Expliquer la vacance commerciale
Le taux de vacance dans les centres commerciaux était en 2021 de 11,6%. L’évolution du télétravail a perturbé l’affluence dans les grands centres commerciaux situés proches des principales zones d’emplois. Après deux années de crise COVID et une période actuelle de crise économique et de transformation des modes de travail, les centres commerciaux font face à une évolution du concept.

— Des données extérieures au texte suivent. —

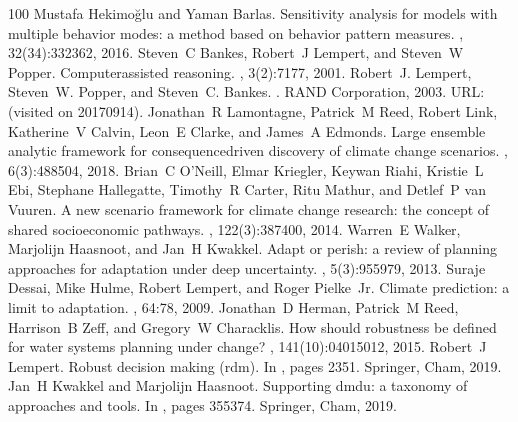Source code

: \documentclass[letterpaper,10pt,english]{sphinxmanual}
\begin{document}
\begin{sphinxthebibliography}{100}
\sphinxAtStartPar
Mustafa Hekimoğlu and Yaman Barlas. Sensitivity analysis for models with multiple behavior modes: a method based on behavior pattern measures. , 32(3\sphinxhyphen{}4):332\textendash{}362, 2016.
\sphinxAtStartPar
Steven C Bankes, Robert J Lempert, and Steven W Popper. Computer\sphinxhyphen{}assisted reasoning. , 3(2):71\textendash{}77, 2001.
\sphinxAtStartPar
Robert J. Lempert, Steven W. Popper, and Steven C. Bankes. . RAND Corporation, 2003. URL:  (visited on 2017\sphinxhyphen{}09\sphinxhyphen{}14).
\sphinxAtStartPar
Jonathan R Lamontagne, Patrick M Reed, Robert Link, Katherine V Calvin, Leon E Clarke, and James A Edmonds. Large ensemble analytic framework for consequence\sphinxhyphen{}driven discovery of climate change scenarios. , 6(3):488\textendash{}504, 2018.
\sphinxAtStartPar
Brian C O’Neill, Elmar Kriegler, Keywan Riahi, Kristie L Ebi, Stephane Hallegatte, Timothy R Carter, Ritu Mathur, and Detlef P van Vuuren. A new scenario framework for climate change research: the concept of shared socioeconomic pathways. , 122(3):387\textendash{}400, 2014.
\sphinxAtStartPar
Warren E Walker, Marjolijn Haasnoot, and Jan H Kwakkel. Adapt or perish: a review of planning approaches for adaptation under deep uncertainty. , 5(3):955\textendash{}979, 2013.
\sphinxAtStartPar
Suraje Dessai, Mike Hulme, Robert Lempert, and Roger Pielke Jr. Climate prediction: a limit to adaptation. , 64:78, 2009.
\sphinxAtStartPar
Jonathan D Herman, Patrick M Reed, Harrison B Zeff, and Gregory W Characklis. How should robustness be defined for water systems planning under change? , 141(10):04015012, 2015.
\sphinxAtStartPar
Robert J Lempert. Robust decision making (rdm). In , pages 23\textendash{}51. Springer, Cham, 2019.
\sphinxAtStartPar
Jan H Kwakkel and Marjolijn Haasnoot. Supporting dmdu: a taxonomy of approaches and tools. In , pages 355\textendash{}374. Springer, Cham, 2019.

\end{sphinxthebibliography}
\end{document}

Ce chiffre de surfaces inoccupées est le reflet de la consommation des ménages, en recul en cette période d’inflation et de crise énergétique. Si les mégacentres commerciaux souffrent de ces évolutions sociales, les petits centres commerciaux affichent de leur côté un taux de vacance de plus de 13%, peut-être du fait d’un renouvellement plus complexe.[1]
Les enseignes elles-mêmes, qui constituent les principaux locataires des centres commerciaux, suivent des évolutions contrastées. Les difficultés de Go Sport ou de Camaïeu mais aussi de certaines enseignes de produits bio dont les médias se font écho masquent les réussites de nouveaux concepts. L’enseigne Footkorner ciblant une clientèle urbaine de 15-25 ans trouve ainsi sa place sur un marché très concurrentiel. C’est aussi le cas de Fitness Boutique, situé sur un segment de marché en croissance ou de Naumy Mode, se positionnant résolument sur un segment de produits à bas prix. Le segment des produits discount, très prisé en période de crise économique, profite à des enseignes telles qu’Action, Gifi, Stokomani, Maxi Bazar ou B&M (Babou).
Une évolution législative plus restrictive
Dans un objectif de soutien aux centres villes mais aussi de réduction du rythme d’artificialisation des terres, la Loi Climat et Résilience rend la construction de centres commerciaux plus difficile voire impossible pour des surfaces de plus de 10 000 m². Les enjeux sont alors de faire preuve de plus de sobriété. Les acteurs du secteur ont déjà très largement anticipé cette évolution. Si construire du neuf devient compliqué, rénover et transformer l’existant est plus que jamais la priorité.
Ainsi, le Spot, à Evry Courcouronnes, centre commercial datant des années 1970, fait l’objet d’une profonde transformation. 126 000 m² alliant culture, loisirs, sport, santé et commerce verront le jour en 2023 dans le cadre d’un partenariat public-privé entre la SCC et la ville d’Evry-Courcouronnes.
Autre exemple, celui de la transformation de la zone commerciale nord de Strasbourg par le groupe Frey. Après Shopping Promenade Cœur Alsace ouvert en 2021, le groupe prévoit en 2023 un nouveau parc O’centre. Ces sites se présentent comme des balades commerciales à ciel ouvert et intègrent des espaces verts, des fontaines, kiosques et aires de jeux.
Vacance commerciale en croissance, développement de l’omnicanal, attentes différenciées des consommateurs, incitent les développeurs à transformer le modèle et, pourquoi pas, à revenir au fondement même du concept qu’avait imaginé Victor Gruen : un centre commercial comme lieu de promenade, de culture, de loisirs, de rencontres…
A l’occasion du 60ème anniversaire de la Société des Centres Commerciaux (SCC), son président, Robert Strom, nous indique qu’ « aujourd’hui, dans une période où les doutes sont émis sur le futur du commerce physique, les destinations commerciales doivent se présenter comme de véritables lieux de vie, de rencontres, d’interactions, d’expériences, de sociabilisation ».[2]
Un point de vue que partage la fédération Procos, qui réunit 310 enseignes commerciales : « la crise montre plus que jamais que les pôles commerciaux ont besoin de se renouveler et de se réinventer. En centre-ville comme en périphérie, l’objectif commun doit être celui de l’adaptation des pôles commerciaux aux transformations d’un commerce plus omnicanal, plus responsable face aux enjeux environnementaux et climatiques… tout en restant profitable. »[3].